Because of actual projects’ needs, a function for the Generalized Nonlinear Mixed-Effect Model (gnlmm) was developed. This function gnlmm() takes an arbitrary user-defined log-likelihood function and hence is able to fit odd types of data like binary data, count data, heavy tail data and bounded clinical endpoints via beta-regression. Structure models can be optionally defined by user-defined ODEs.

These population PK/PD functions, plus a few ancillary functions to aid model building (e.g., vpc, bootstrap and forward selection of covariate serach), comprise the functionality of the first public release of nlmixr in October 2016.

In early 2017, a publication on First-Order Conditional Estimate with interaction (FOCEi) was brought to the attention of the nlmixr team. A proof-of-concept implementation was soon put in place. A full production version then followed. This FOCEi algorithm expands NONMEM’s FOCEi implementation prior to Version 7.4.

nlmixr’s population PK/PD functions are highly optimized and efficient. However, due to historic reasons (e.g., nlme’s original user interface) and specific input-output needs, different algorithms in nlmixr have a similar but different user-interface. To reduce the learning curve of population PK/PD modeling, the nlmixr team proposed and implemented a unified user-interface (UUI) across all fitting algorithms in mid-2017. The result is a minimalist, intuitive, expressive, domain-specific population PK/PD modeling language. A comprehensive collection of nlme algorithms with the UUI marked the first CRAN release of nlmixr in October 2017.

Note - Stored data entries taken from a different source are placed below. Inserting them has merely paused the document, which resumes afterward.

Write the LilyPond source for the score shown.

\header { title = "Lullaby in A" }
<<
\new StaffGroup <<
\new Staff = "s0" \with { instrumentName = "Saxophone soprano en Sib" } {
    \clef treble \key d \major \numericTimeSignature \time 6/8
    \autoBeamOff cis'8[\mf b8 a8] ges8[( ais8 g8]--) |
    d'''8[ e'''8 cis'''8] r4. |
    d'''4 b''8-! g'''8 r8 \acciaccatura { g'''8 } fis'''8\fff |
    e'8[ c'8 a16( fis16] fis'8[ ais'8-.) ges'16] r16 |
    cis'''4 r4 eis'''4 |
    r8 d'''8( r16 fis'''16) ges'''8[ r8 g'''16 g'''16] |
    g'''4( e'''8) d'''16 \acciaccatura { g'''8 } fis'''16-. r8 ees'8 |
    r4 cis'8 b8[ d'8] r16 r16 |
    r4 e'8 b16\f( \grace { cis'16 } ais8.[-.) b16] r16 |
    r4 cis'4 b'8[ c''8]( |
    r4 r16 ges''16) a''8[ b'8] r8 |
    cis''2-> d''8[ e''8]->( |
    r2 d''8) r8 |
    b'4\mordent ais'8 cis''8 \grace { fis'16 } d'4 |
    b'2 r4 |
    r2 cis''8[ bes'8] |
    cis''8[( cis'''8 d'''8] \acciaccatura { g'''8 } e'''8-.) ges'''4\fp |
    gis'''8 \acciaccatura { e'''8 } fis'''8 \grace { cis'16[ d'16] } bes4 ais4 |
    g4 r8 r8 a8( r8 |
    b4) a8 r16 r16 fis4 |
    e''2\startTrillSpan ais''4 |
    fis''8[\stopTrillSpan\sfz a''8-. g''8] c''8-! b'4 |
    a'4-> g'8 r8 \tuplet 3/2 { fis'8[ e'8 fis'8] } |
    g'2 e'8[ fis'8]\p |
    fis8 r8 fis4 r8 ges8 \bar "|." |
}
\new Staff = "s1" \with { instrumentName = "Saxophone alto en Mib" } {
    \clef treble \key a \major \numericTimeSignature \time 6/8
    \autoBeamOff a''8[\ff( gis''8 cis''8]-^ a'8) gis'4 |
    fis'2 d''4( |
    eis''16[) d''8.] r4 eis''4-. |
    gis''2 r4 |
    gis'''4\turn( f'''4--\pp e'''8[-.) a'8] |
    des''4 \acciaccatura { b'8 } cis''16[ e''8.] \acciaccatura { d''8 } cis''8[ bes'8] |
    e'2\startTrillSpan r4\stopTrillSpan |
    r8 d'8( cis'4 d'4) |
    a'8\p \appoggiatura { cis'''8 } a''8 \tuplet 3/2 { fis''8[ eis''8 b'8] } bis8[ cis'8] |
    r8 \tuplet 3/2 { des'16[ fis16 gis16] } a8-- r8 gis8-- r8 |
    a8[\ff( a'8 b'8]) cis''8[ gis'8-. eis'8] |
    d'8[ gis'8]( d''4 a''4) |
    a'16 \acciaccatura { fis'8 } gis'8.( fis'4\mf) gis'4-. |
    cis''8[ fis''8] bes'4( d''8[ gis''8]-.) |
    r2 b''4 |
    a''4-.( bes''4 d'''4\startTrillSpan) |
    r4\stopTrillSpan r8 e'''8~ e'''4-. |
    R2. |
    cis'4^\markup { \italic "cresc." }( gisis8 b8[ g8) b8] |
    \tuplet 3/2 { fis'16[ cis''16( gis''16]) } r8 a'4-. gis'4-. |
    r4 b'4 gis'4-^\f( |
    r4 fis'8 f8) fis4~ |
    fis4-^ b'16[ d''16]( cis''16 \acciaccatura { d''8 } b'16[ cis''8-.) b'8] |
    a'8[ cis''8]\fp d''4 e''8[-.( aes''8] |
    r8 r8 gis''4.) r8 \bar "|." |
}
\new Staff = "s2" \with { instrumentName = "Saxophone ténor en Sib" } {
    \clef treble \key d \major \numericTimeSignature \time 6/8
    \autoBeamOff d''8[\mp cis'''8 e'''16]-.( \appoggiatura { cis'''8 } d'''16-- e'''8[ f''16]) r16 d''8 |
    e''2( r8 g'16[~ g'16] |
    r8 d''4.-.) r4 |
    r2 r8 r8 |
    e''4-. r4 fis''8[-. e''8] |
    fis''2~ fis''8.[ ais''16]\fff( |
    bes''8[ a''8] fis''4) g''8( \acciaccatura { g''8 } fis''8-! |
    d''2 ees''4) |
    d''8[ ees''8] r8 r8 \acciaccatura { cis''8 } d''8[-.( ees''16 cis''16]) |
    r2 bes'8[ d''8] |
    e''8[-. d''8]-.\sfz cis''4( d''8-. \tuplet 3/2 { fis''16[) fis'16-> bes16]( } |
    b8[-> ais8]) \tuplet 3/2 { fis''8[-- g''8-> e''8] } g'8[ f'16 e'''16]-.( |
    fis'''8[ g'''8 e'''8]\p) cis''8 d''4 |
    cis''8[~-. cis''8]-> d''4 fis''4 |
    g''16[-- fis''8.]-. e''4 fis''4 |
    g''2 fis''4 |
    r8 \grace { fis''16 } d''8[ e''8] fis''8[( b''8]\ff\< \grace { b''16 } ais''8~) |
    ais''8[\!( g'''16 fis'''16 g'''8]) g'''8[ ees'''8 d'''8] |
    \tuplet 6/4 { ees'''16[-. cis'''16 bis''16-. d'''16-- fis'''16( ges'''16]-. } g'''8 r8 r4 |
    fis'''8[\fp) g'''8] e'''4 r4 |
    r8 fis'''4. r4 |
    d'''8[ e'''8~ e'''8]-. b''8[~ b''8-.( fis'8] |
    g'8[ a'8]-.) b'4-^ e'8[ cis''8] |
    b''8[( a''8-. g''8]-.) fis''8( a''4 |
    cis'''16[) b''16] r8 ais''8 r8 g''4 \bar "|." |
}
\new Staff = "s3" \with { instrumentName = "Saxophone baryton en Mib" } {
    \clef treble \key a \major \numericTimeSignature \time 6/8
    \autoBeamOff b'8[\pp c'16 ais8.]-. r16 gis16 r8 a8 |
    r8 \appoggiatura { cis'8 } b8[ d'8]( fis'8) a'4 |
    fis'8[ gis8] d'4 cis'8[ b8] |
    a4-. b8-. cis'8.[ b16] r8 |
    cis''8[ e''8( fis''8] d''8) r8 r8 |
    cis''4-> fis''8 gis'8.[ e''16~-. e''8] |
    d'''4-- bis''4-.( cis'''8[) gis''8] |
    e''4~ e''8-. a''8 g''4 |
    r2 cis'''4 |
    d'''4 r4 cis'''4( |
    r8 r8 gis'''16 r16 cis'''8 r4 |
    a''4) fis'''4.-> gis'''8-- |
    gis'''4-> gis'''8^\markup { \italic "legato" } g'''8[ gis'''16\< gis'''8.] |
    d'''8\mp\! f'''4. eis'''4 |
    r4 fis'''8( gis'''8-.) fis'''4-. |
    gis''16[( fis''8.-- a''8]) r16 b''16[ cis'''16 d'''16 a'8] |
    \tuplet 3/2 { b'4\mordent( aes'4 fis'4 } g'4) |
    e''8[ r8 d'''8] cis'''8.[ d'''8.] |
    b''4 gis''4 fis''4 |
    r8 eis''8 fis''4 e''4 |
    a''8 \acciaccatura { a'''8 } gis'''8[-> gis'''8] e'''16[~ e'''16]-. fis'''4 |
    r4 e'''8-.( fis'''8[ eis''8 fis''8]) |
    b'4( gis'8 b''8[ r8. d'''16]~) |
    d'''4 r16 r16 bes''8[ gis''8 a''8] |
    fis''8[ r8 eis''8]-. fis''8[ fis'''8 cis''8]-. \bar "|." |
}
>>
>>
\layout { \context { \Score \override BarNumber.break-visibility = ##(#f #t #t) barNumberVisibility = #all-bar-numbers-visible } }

nlmixr is under active and intensive development. Exciting features and functionality emerge on a daily basis. For instance, parallel computing was recently available in RxODE using openmp. This parallel computing capability is the industry’s first among the current population PK/PD simulators to our best knowledge. Clinical trial simulation (CTS) was added to nlmixr in May 2018. This simulator can do extensive and sophisticated CTS right after a population PK/PD model with nlmixr.

Enjoy nlmixr !

Wenping Wang

About this book

This book provides guidance on the use of nlmixr and serves as a first reference manual, without the intent to cover every aspect of modeling or nlmixr.

We assume readers have a background in pharmacometric modeling and know how to use R. Basic knowledge is required and assumed on installing other software packages, such as Python. The installation of nlmixr and related software and packages is described in Chapter 2.

Acknowledgements

We are thankful for the time people are willing to spend on this project. There have been various interactions and contributions on GitHub. We would like to thank James Cavenaugh, Ron Keizer and Jack Miller.